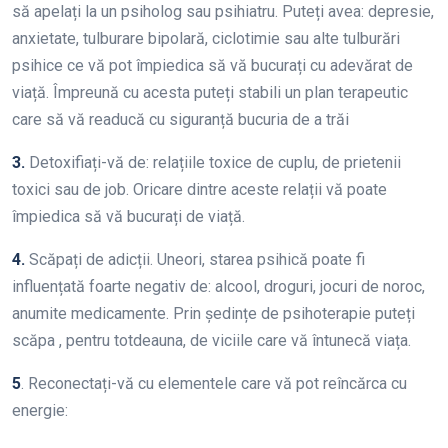
să apelați la un psiholog sau psihiatru. Puteți avea: depresie,
anxietate, tulburare bipolară, ciclotimie sau alte tulburări
psihice ce vă pot împiedica să vă bucurați cu adevărat de
viață. Împreună cu acesta puteți stabili un plan terapeutic
care să vă readucă cu siguranță bucuria de a trăi
3.
Detoxifiați-vă de: relațiile toxice de cuplu, de prietenii
toxici sau de job. Oricare dintre aceste relații vă poate
împiedica să vă bucurați de viață.
4.
Scăpați de adicții. Uneori, starea psihică poate fi
influențată foarte negativ de: alcool, droguri, jocuri de noroc,
anumite medicamente. Prin ședințe de psihoterapie puteți
scăpa , pentru totdeauna, de viciile care vă întunecă viața.
5
. Reconectați-vă cu elementele care vă pot reîncărca cu
energie:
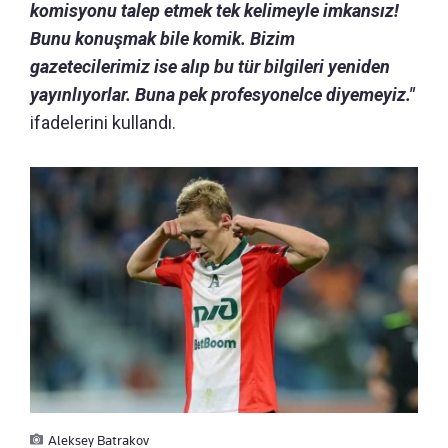
komisyonu talep etmek tek kelimeyle imkansız!
Bunu konuşmak bile komik. Bizim
gazetecilerimiz ise alıp bu tür bilgileri yeniden
yayınlıyorlar. Buna pek profesyonelce diyemeyiz."
ifadelerini kullandı.
Aleksey Batrakov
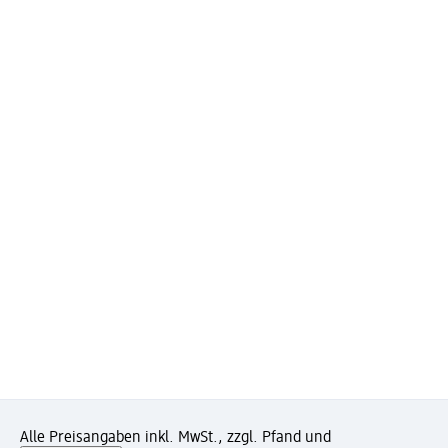
Alle Preisangaben inkl. MwSt., zzgl. Pfand und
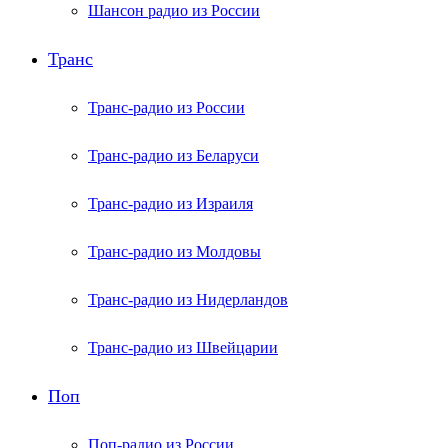
Шансон радио из России
Транс
Транс-радио из России
Транс-радио из Беларуси
Транс-радио из Израиля
Транс-радио из Молдовы
Транс-радио из Нидерландов
Транс-радио из Швейцарии
Поп
Поп-радио из России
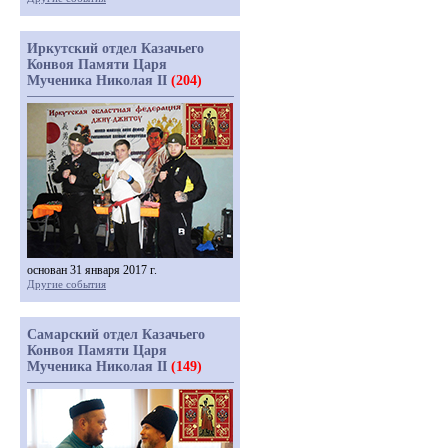
Иркутский отдел Казачьего
Конвоя Памяти Царя
Мученика Николая II
(204)
основан 31 января 2017 г.
Другие события
Самарский отдел Казачьего
Конвоя Памяти Царя
Мученика Николая II
(149)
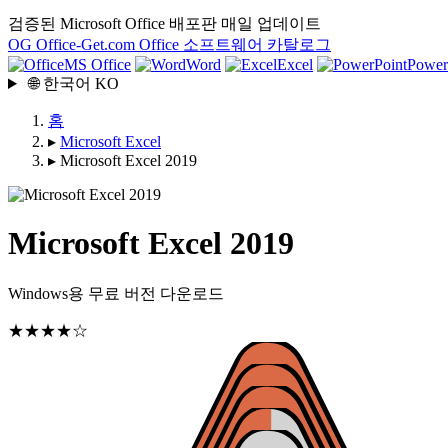
검증된 Microsoft Office 배포판
매일 업데이트
OG
Office-Get
.com
Office 소프트웨어 카탈로그
MS Office
Word
Excel
Power
🌐
한국어
KO
홈
▸
Microsoft Excel
▸
Microsoft Excel 2019
Microsoft Excel 2019
Windows용 무료 버전 다운로드
★★★★☆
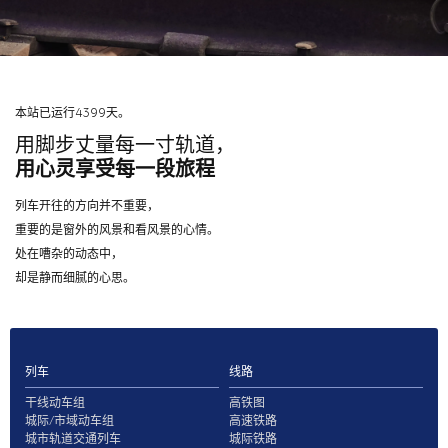
本站已运行4399天。
用脚步丈量每一寸轨道，
用心灵享受每一段旅程
列车开往的方向并不重要，
重要的是窗外的风景和看风景的心情。
处在嘈杂的动态中，
却是静而细腻的心思。
列车
线路
干线动车组
高铁图
城际/市域动车组
高速铁路
城市轨道交通列车
城际铁路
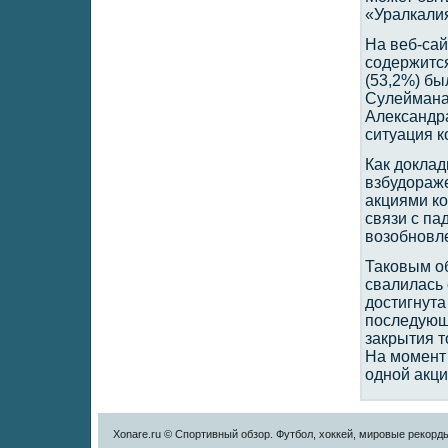
«Уралкали
На веб-сай
содержится
(53,2%) бы
Сулеймана 
Александра
ситуация к
Как докла
взбудораже
акциями к
связи с па
возобновле
Таковым об
свалилась 
достигнута
последующ
закрытия т
На момент 
одной акци
Xonare.ru © Спортивный обзор. Футбол, хоккей, мировые рекорд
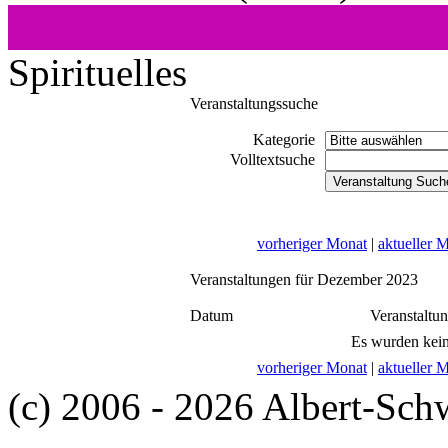
Spirituelles
Veranstaltungssuche
Kategorie
Volltextsuche
vorheriger Monat
|
aktueller 
Veranstaltungen für Dezember 2023
Datum
Veranstaltu
Es wurden kein
vorheriger Monat
|
aktueller 
(c) 2006 - 2026 Albert-Sch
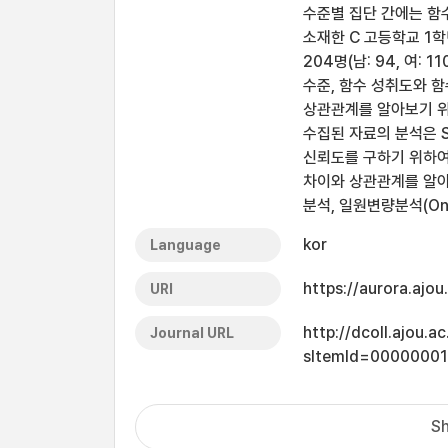
수준별 집단 간에는 함
소재한 C 고등학교 1
204명(남: 94, 여:
수준, 함수 성취도와 함
상관관계를 알아보기 위하여
수집된 자료의 분석은 S
신뢰도를 구하기 위하여 
차이와 상관관계를 알아보
분석, 일원변량분석(One
kor
Language
https://aurora.ajo
URI
http://dcoll.ajou.
Journal URL
sItemId=0000000
Sh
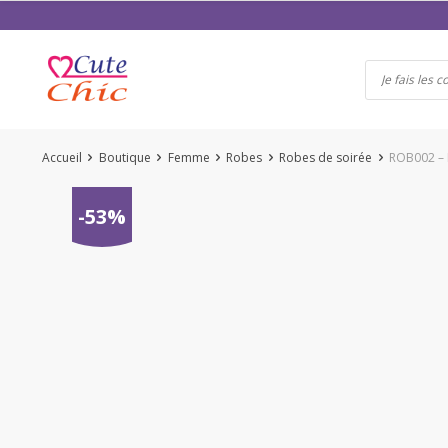
Passer
au
contenu
Accueil
Boutique
Femme
Robes
Robes de soirée
ROB002 – 
-53%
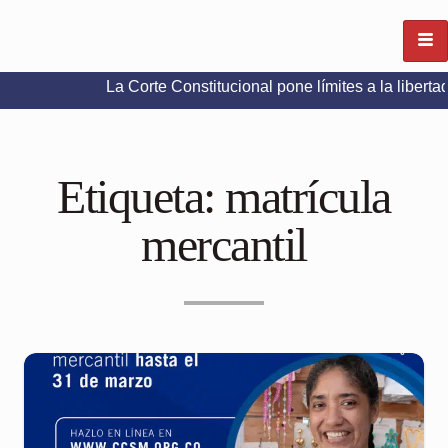
La Corte Constitucional pone límites a la libertad de expr
Etiqueta:
matrícula
mercantil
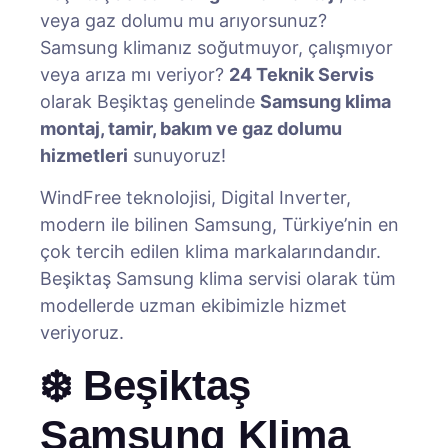
veya gaz dolumu mu arıyorsunuz?
Samsung klimanız soğutmuyor, çalışmıyor
veya arıza mı veriyor?
24 Teknik Servis
olarak Beşiktaş genelinde
Samsung klima
montaj, tamir, bakım ve gaz dolumu
hizmetleri
sunuyoruz!
WindFree teknolojisi, Digital Inverter,
modern ile bilinen Samsung, Türkiye’nin en
çok tercih edilen klima markalarındandır.
Beşiktaş Samsung klima servisi olarak tüm
modellerde uzman ekibimizle hizmet
veriyoruz.
❄️ Beşiktaş
Samsung Klima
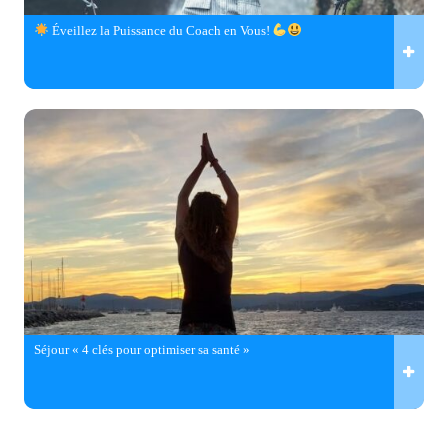
Éveillez la Puissance du Coach en Vous!
Séjour « 4 clés pour optimiser sa santé »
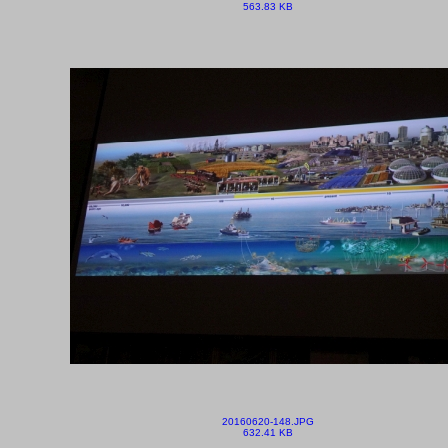
563.83 KB
20160620-148.JPG
632.41 KB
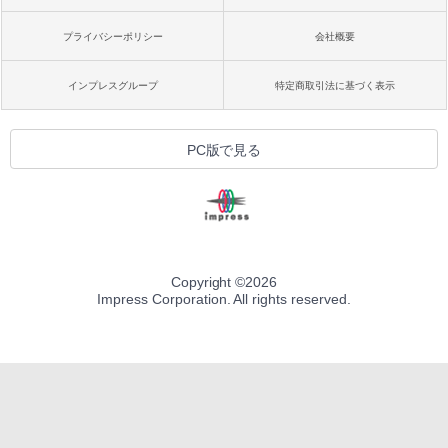
プライバシーポリシー
会社概要
インプレスグループ
特定商取引法に基づく表示
PC版で見る
Copyright ©
2026
Impress Corporation. All rights reserved.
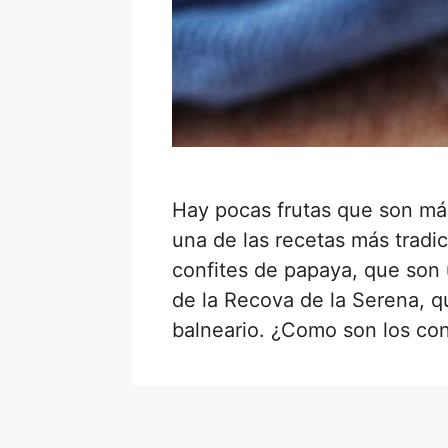
Hay pocas frutas que son más
una de las recetas más tradic
confites de papaya, que son 
de la Recova de la Serena, q
balneario. ¿Como son los co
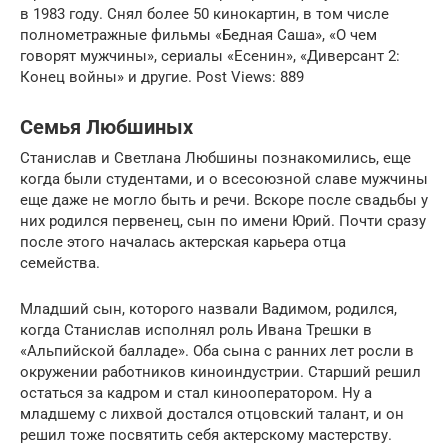
в 1983 году. Снял более 50 кинокартин, в том числе
полнометражные фильмы «Бедная Саша», «О чем
говорят мужчины», сериалы «Есенин», «Диверсант 2:
Конец войны» и другие. Post Views: 889
Семья Любшиных
Станислав и Светлана Любшины познакомились, еще
когда были студентами, и о всесоюзной славе мужчины
еще даже не могло быть и речи. Вскоре после свадьбы у
них родился первенец, сын по имени Юрий. Почти сразу
после этого началась актерская карьера отца
семейства.
Младший сын, которого назвали Вадимом, родился,
когда Станислав исполнял роль Ивана Трешки в
«Альпийской балладе». Оба сына с ранних лет росли в
окружении работников киноиндустрии. Старший решил
остаться за кадром и стал кинооператором. Ну а
младшему с лихвой достался отцовский талант, и он
решил тоже посвятить себя актерскому мастерству.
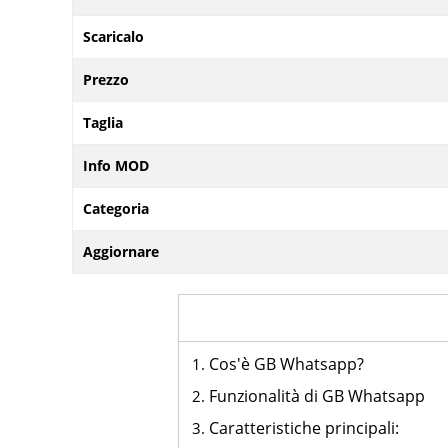
Scaricalo
Prezzo
Taglia
Info MOD
Categoria
Aggiornare
Cos'è GB Whatsapp?
Funzionalità di GB Whatsapp
Caratteristiche principali:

......

Work required: Identify every line in the records above that contains the word "Beşiktaş", and copy each such line. Matching is case-sensitive.

Solution for this task:
olarak Beşiktaş genelinde
Beşiktaş Samsung klima servisi olarak tüm
❄️ Beşiktaş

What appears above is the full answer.